The Internal Revenue Service section 501(c)(6) grants the tax-exempt status for those “business leagues, chambers of commerce, real estate boards, boards of trade, or professional football leagues” and other entities that represent a trade or industry. The words “professional football leagues” were added at the time of the NFL merger with the American Football League in 1966 and have remained there because of the NFL’s considerable lobbying power, according to Rootstrikers, a non-profit group fighting what it calls “the corrupting influence of money in politics.”
“The NFL has spent $3.6 million lobbying in recent years, and contributed more than $1.6 million to members of Congress,” Rootstrikers says on its website. “It leads all professional sports leagues in lobbying expenditures.” Nor does the nonprofit skimp on executive salaries, having paid Commissioner Roger Goodell a reported $29.4 million in 2011, the last year for which the numbers are available. Sen. Tom Coburn wants to end the tax advantage professional sports leagues enjoy over other taxpayers. The Oklahoma Republican introduced a bill last fall called the Properly Reducing Overexemptions for Sports Act (PRO Sports Act), which would end the tax break for the National Hockey League, golf’s PGA Tour, and the Ladies Professional Golf Association, in addition to the NFL. Major League Baseball gave up its tax-exempt status in 2008.

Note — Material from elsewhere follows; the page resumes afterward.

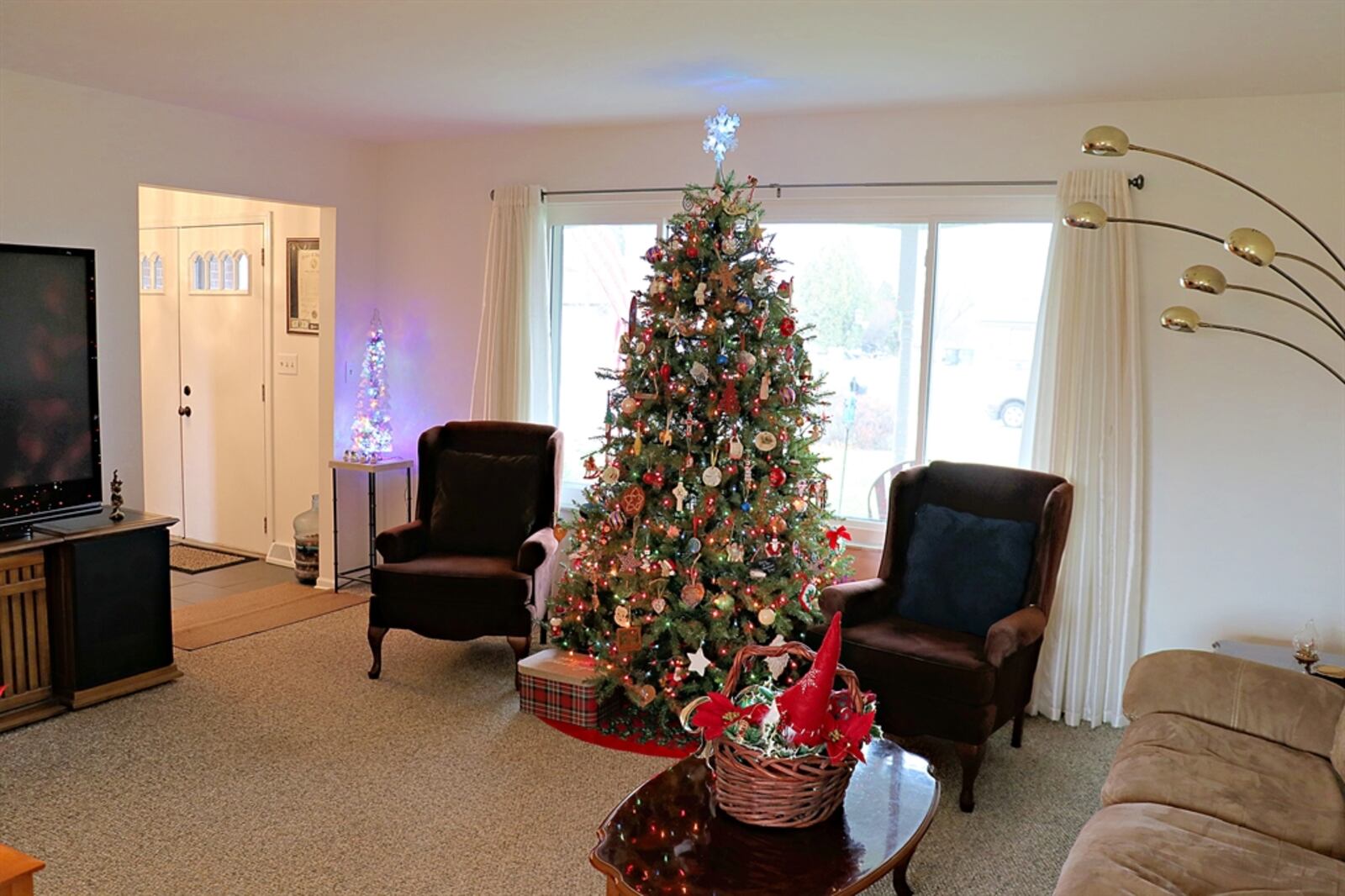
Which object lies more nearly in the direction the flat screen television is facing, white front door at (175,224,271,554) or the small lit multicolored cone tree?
the small lit multicolored cone tree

In his 2012 Wastebook, Coburn claimed the tax breaks for the sports leagues total $91 million a year, adding that “hardworking taxpayers should not be forced to provide funding to offset tax giveaways to lucrative major professional sports teams and leagues.” The sports network ESPN challenged the figure, noting the congressional Joint Committee on Taxation estimated ending the nonprofit status of the NFL and NHL would bring in an estimated $109 million over 10 years.

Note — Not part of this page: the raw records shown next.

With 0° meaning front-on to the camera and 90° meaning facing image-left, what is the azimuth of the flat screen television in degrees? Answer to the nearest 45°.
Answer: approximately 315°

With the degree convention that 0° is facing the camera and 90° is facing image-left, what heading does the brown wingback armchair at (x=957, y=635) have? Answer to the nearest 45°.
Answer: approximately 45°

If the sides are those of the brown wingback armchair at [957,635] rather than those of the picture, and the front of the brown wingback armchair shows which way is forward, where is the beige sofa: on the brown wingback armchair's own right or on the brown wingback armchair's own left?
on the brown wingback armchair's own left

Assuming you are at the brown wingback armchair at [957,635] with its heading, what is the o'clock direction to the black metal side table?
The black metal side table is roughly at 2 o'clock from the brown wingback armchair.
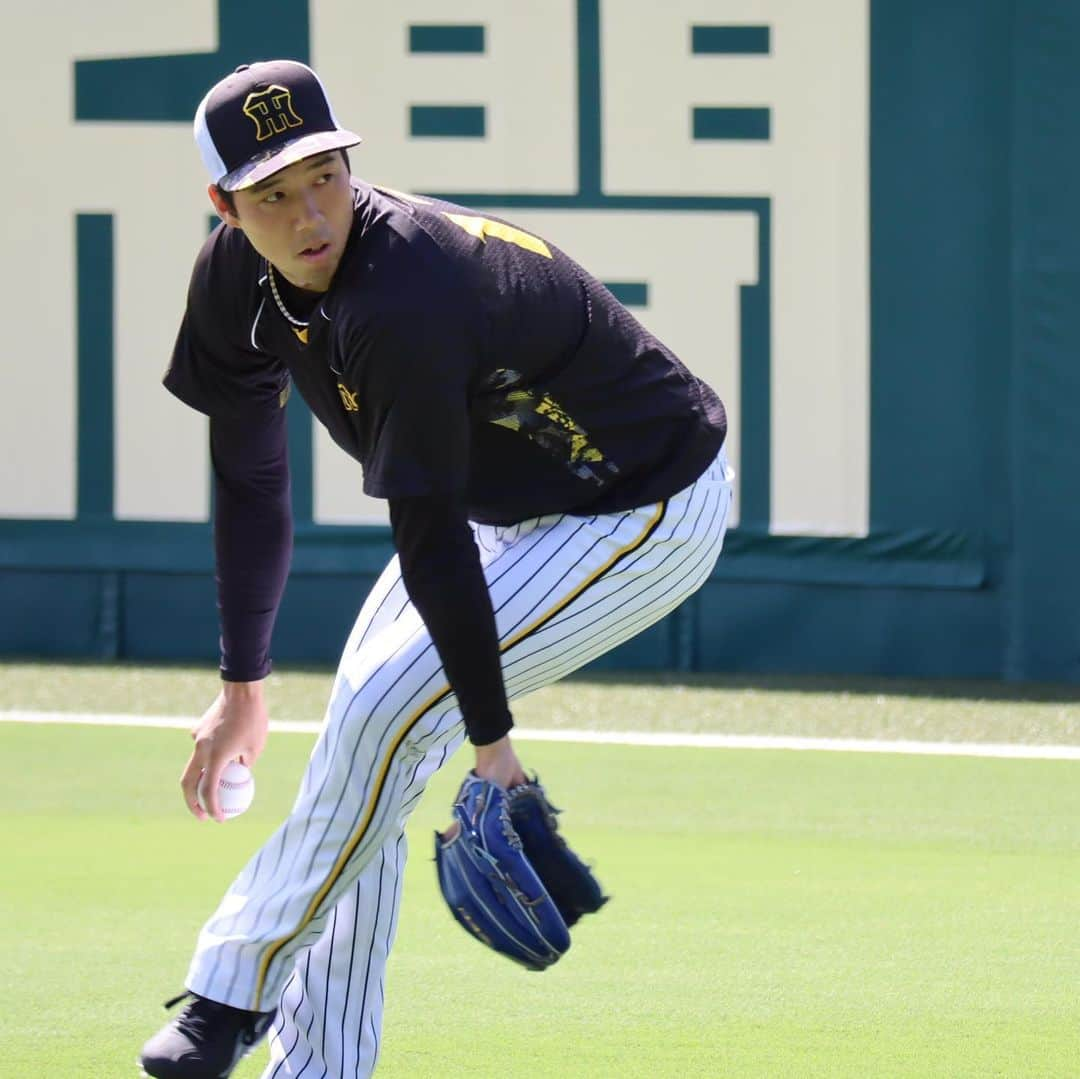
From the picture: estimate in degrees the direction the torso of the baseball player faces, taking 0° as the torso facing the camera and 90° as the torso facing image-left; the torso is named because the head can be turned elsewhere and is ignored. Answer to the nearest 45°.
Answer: approximately 45°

Since the federal government is still nearly a trillion dollars a year short of balancing its annual budget, the revenue lost, whatever the number, is added to the national debt, owed by the taxpayers of this and future generations: “Tax exemptions like this one are corporate welfare and government cronyism,” Steve Stanek, a research fellow at the Heartland Institute told Newsmax.com. “Good tax policy would end them.”

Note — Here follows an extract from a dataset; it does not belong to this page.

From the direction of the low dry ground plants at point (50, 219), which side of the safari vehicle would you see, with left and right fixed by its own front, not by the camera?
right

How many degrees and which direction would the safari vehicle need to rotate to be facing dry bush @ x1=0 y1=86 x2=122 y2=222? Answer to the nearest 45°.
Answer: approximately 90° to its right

Taxpayers are also put on the hook quite often for debts incurred by local, state, and county governments in helping sports franchises finance new homes for their teams. Minnesota and the city of Minneapolis, Newsmax reported, will put up $498 million in public money toward a $975-million stadium project for the Minnesota Vikings football team. The Atlanta Journal-Constitution last fall reported a $200 million increase — to $1.2 billion — in the projected cost of a new stadium, featuring a retractable roof and a 62,000-square-foot video screen, for the NFL’s Atlanta Falcons. The city is committing $200 million bonds for the project, backed by revenue from its hotel-motel tax. The league has agreed to put up $200 million. Some of the remaining $800 million is expected to come from the team’s seat license program in which fans will be required to pay an additional fee to purchase season tickets. The new sports palace will replace the team’s current home, the Georgia Dome, built for $214 million in 1992. The Georgia Dome is scheduled for demolition upon completion of the new stadium in 2017.
Atlanta Mayor Kasim Reed was in favor of the deal for the football stadium, but opposed a request for public financing for a new stadium from baseball’s Atlanta Braves, who will instead be moving to neighboring Cobb County in 2017. The county will finance $450 million of the projected $672 million for a new stadium for the team.
Sports franchises have “extorted billions of dollars from taxpayers around the country,” Stanek said, “with threats to take their ball and go somewhere else” if public officials won’t put up taxpayers’ money for new sports facilities that bring questionable economic benefits to the local venue.
“Almost every independent economic study shows communities have little or no economic gain from them,” Stanek said, “because the money people spend at sporting events would have been spent in others ways, on things like going to the movies, restaurant dinners and other entertainment.”